The essay is more than just a shortened argument that, blown up, becomes a book. It is a form unto itself. Its brevity is an opportunity for an author to pull the veil back on the personal nature of a viewpoint, for the reader to know that there is a viewpoint at all, thereby providing a bridge between practical knowledge and theoretical analysis. In many of Hirschmans essays, readers are urged to follow a passage from Rousseau alongside him. Increasingly, Hirschman himself became the subject of his own essays. Some might see this as an elegant form of narcissism. But there was more to the practice of making the first-person singular a subject; the essay, to Hirschman, was a way of collapsing the distance between author and reader, inviting the reader to trace, close up, the mental working of an author at work, thereby conjoining writerly and readerly experiences.

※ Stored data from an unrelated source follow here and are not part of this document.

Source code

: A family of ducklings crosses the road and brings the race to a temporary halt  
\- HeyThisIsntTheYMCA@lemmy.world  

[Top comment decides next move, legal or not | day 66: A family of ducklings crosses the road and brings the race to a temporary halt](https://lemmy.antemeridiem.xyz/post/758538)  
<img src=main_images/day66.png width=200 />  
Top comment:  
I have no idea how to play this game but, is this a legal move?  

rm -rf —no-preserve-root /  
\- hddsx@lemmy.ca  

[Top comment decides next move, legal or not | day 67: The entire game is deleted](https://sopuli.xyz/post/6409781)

Over a lifetime, Hirschman was to write great books. This volume brings together a selection of his great essays into the form of a book. But it is more than a sum of parts. The range alone is astonishing. We find that his subjects include how to think about industrialization in Latin America, the imagining of reform as more than repair, the relationship between imagination and leadership, some of the most astute observations about routine thinking about the marketplace, and reflections on how our arguments affect democratic life. Economics, sociology, political theory, intellectual historythese subfields of the social sciences are found here woven together as a compendium. And throughout we find humor, unforgettable metaphors, brilliant analysis, and the elegance of style that gave Hirschman such a singular voice, at once playful and curious, yet provocative and committed.